Asake saved one of his most-talked-about tracks for a room small enough that you could actually see his face when he did it. The Nigerian Afrobeats star performed ‘M$NEY’ live for the very first time at an intimate Spotify concert in London, giving fans in attendance something they didn’t see coming.
‘M$NEY’ has been circulating hard since its release, picking up serious traction across streaming platforms and social media, so the decision to debut it live in an intimate setting rather than a festival stage or arena says something about how Asake is choosing to connect with his audience right now. London has consistently been one of his strongest markets outside Nigeria, and the city’s Afrobeats fanbase has a reputation for showing up loud and knowing every word.
Spotify Sessions-style events like this one tend to create a different kind of energy than a standard headline show. The crowd is smaller, the production is stripped back just enough, and there’s a closeness between the artist and the room that a 10,000-capacity venue simply can’t replicate — which makes a live debut land harder when it happens.

For fans who’ve been streaming ‘M$NEY’ on repeat, finally hearing it performed live is a moment that’s been building.
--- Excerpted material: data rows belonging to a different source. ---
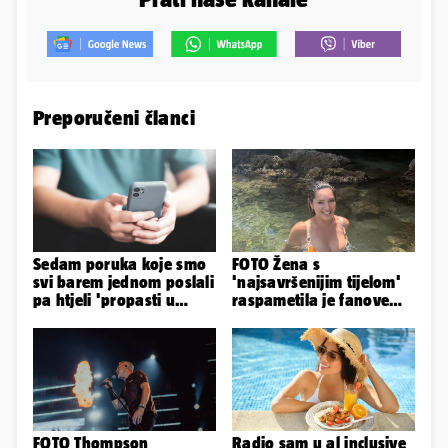
Preporučeni članci
Sedam poruka koje smo
FOTO Žena s
svi barem jednom poslali
'najsavršenijim tijelom'
pa htjeli 'propasti u
raspametila je fanove
zemlju' od srama
zaigranim fotkama iz
plićaka
FOTO Thompson
Radio sam u al inclusive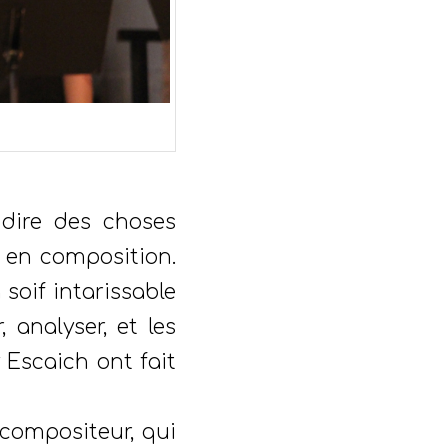
 dire des choses
s en composition.
 soif intarissable
 analyser, et les
 Escaich ont fait
compositeur, qui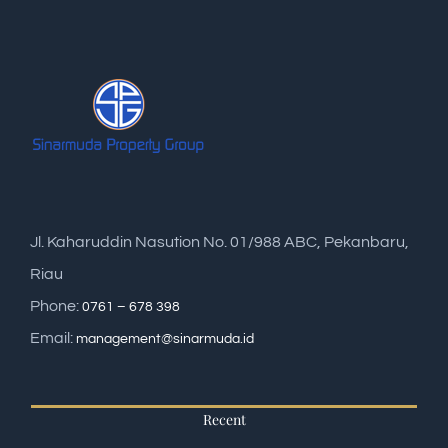
Jl. Kaharuddin Nasution No. 01/988 ABC, Pekanbaru,
Riau
Phone:
0761 – 678 398
Email:
management@sinarmuda.id
Recent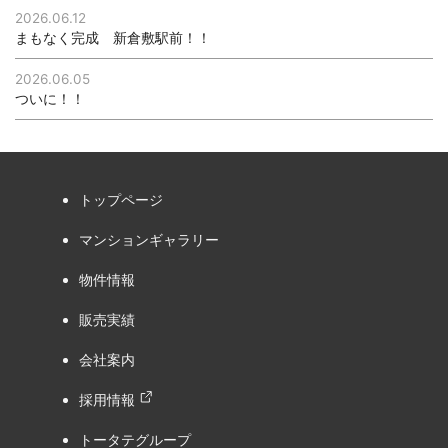
2026.06.12
まもなく完成 新倉敷駅前！！
2026.06.05
ついに！！
トップページ
マンションギャラリー
物件情報
販売実績
会社案内
採用情報
トータテグループ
The track carries that signature Asake bounce — the melodic Yoruba-inflected delivery, the rhythmic layering that makes his music feel simultaneously spiritual and club-ready — and translating that energy into a live setting for the first time is always a test of whether a song truly has legs beyond the speakers.
Asake has been on a consistent upward trajectory since ‘Mr Money With The Vibe’ put him on the global map, and each release since has been watched closely by both fans and industry observers trying to figure out where his sound is heading. ‘M$NEY’ fits neatly into that conversation, carrying echoes of his earlier work while pushing at the edges of what he’s done before.
The London Afrobeats scene has been vocal about its appreciation for Asake specifically — he’s one of the artists who gets cited when people talk about the genre’s crossover into mainstream UK culture, not just within diaspora communities but across the broader music-listening public. A live debut in that city, in that kind of setting, feels deliberate rather than accidental.

There’s always a split reaction when an artist performs a new track live for the first time. Some fans are thrilled to be in the room for a first, while others who weren’t there immediately take to social media to express that particular flavour of FOMO that only live music creates. Clips from the night have been making their way online, which means the moment is already expanding beyond the people who were physically present.